Kabuyutan Cipaku menjadi sentral tempat sakral daerah Sumedang. Sebagaimana kabuyutan, ada hutan larangan yang harus dipelihara dan dijaga. Namanya hutan larangan Cipeueut. Di dalam hutan larangan ini ada makam dan petilasan tapa Resi Guru Ajiputih, penggagas kerajaan Sumedang sekaligus penyebar Islam pertama di Sumedang.
Ketika kemaren menelusuri jejak bakal bendungan Jatigede, sekaligus kami dikenalkan dengan nama-nama tempat yang sudah tertera dalam uga. Seperti menelusuri lorong waktu, yang diramalkan dalam cerita rakyat pun, kini berada di depan mata. Para leluhur Sumedang telah memberikan pesan akan keadaan alam Sumedang. Mereka memahami alam dan menjadi bagian kehidupannya.
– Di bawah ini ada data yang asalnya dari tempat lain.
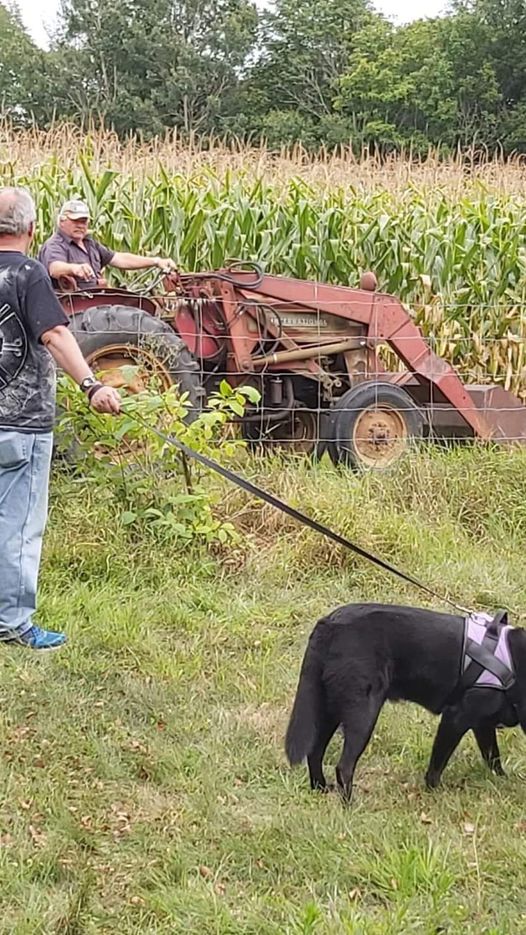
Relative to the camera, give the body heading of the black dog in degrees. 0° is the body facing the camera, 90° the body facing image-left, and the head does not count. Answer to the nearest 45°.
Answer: approximately 270°

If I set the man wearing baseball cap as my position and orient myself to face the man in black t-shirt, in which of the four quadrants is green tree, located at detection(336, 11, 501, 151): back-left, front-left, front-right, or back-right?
back-left

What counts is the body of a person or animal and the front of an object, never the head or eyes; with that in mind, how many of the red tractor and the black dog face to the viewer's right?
2

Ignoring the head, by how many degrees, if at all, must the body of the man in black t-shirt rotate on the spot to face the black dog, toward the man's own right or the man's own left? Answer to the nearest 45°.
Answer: approximately 90° to the man's own right

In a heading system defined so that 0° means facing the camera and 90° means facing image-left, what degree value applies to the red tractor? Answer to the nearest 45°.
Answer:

Selama dua hari berkeliling, sebagai orang awam, saya hanya melihat hamparan sungai yang membentang, hutan-hutan yang berkelompok menyimpan varian tumbuhan dan hewan. Seumpama gambaran bahwa di surga mengalir sungai-sungai, buah-buahan tinggal memetik, manisnya gula dengan bertebarannya pohon aren, maka mengapa surga dunia ini akan ditenggelamkan?
Sepanjang perjalanan, kami melihat sawah hijau yang menghampar, melewati hutan yang menyimpan pohon-pohon besar, anak-anak sungai yang bermata air mengalir melintasi sawah dan bukit, menuju Sungai Cimanuk. Sungai Cimanuk sendiri deras aliran airnya dan keruh. Hal ini menunjukkan adanya penggerusan tanah ke aliran sungai dan tidak adanya pohon-pohon sebagai pencegah erosi di saat hujan.
Bercermin dari perjalanan tersebut, ketika kita merasa bagian dari kehidupan alam dengan menjaga dan memeliharanya, maka alam pun akan menjaga kita. Ketika pohon-pohon di hutan ditebangi, mata air pun berhenti.